Desde su trono en Palacio Nacional (bueno, su conferencia mañanera), la mandataria soltó esta perla: “Evidentemente a nadie se le puede obligar… pero deberían”. Ah, la clásica táctica del “no es obligatorio, pero el que no lo haga es un irresponsable social”. ¿Les suena? Como cuando tu mamá decía “come brócoli… pero claro, tú decides”.
Y por si dudabas: los bancos ya lo hacen
Ante el lógico temor de que el gobierno tenga tus datos biométricos (qué podría salir mal), Sheinbaum esgrimió el argumento definitivo: “¡Pero si hasta tu app bancaria te pide una selfie!”. Porque claramente, que las empresas lo hagan con fines de lucro justifica que el Estado lo replique. ¿Siguiente paso? ¿Que las farmacias vendan nuestros datos de ADN porque Ancestry.com lo hace?
La cereza del pastel fue su promesa de seguridad: “No se usará para otros fines… a menos que seas víctima”. O sea, tus datos estarán más seguros que el celular de un político, hasta que alguien decida que no. ¿Y quién define qué constituye un “caso válido”? Bueno, eso quedó tan claro como el código fuente del sistema.

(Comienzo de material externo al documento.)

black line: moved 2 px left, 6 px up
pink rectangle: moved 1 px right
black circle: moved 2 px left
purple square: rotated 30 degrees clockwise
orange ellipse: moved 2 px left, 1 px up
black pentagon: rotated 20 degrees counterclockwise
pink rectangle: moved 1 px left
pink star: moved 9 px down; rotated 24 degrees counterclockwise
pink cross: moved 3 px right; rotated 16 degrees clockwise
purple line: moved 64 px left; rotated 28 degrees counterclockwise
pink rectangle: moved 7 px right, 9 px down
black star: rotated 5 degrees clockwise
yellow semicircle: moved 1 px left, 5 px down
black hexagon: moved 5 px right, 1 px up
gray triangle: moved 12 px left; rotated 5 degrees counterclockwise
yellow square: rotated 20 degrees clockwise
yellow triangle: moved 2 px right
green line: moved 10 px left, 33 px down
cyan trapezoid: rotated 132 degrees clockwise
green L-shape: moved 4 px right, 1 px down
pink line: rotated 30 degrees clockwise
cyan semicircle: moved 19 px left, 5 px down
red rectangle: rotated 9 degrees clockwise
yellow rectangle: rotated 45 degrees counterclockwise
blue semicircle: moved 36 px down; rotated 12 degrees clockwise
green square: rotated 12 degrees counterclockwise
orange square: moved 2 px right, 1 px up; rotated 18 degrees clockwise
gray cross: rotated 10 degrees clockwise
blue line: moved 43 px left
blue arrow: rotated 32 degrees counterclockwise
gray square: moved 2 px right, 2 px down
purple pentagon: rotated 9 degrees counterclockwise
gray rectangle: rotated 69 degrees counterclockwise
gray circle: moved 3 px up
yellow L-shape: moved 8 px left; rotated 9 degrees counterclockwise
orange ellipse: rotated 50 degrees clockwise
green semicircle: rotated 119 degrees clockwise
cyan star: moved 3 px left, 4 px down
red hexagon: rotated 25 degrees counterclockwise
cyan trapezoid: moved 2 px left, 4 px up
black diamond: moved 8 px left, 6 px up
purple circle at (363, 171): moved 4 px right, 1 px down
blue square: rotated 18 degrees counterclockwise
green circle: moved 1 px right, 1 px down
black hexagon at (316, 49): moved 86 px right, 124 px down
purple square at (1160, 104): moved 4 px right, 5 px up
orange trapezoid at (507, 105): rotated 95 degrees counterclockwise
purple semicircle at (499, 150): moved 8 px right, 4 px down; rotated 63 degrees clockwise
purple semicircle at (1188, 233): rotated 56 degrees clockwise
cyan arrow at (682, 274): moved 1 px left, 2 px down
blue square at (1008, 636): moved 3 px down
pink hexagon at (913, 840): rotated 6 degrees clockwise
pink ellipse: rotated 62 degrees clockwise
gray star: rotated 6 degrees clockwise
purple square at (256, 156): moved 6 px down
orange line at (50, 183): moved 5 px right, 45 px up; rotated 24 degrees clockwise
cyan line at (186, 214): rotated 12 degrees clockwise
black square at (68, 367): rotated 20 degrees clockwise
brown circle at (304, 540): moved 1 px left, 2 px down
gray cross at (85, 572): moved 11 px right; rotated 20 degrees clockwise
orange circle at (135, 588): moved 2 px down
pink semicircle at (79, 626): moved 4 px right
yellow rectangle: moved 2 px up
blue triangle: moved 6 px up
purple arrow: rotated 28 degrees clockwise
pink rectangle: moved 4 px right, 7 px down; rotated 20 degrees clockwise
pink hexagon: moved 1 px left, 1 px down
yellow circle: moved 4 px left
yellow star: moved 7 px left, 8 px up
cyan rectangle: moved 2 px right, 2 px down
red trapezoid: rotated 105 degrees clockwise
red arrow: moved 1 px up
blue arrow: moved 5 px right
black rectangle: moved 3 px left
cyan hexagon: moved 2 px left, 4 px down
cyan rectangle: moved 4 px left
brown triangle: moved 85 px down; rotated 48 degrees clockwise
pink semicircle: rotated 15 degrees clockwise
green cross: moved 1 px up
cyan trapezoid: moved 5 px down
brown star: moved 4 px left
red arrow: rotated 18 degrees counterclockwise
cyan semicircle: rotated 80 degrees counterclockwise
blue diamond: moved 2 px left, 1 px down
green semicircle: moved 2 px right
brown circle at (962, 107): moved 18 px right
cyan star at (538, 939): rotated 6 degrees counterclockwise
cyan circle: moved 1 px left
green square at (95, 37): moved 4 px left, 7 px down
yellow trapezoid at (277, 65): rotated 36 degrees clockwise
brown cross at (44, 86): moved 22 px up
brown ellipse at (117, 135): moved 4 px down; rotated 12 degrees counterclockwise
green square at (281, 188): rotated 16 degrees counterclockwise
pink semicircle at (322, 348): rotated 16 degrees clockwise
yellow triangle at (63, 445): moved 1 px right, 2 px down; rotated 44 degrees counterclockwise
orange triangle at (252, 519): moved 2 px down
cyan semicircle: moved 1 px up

Eso sí, el timing es impecable: justo cuando la desconfianza hacia las instituciones está por las nubes, nos piden que entreguemos nuestras huellas dactilares como si fueran puntos de la tarjeta del súper. “Es por tu bien”, dicen, mientras el historial de fugas de datos en el sector público brilla por su ausencia… o mejor dicho, por su excesiva presencia.
Y tú, ¿correrás a registrar tu iris en octubre? O, como diría la propia Sheinbaum: “Claro que no te obligamos… pero si desapareces, no digas que no te avisamos”.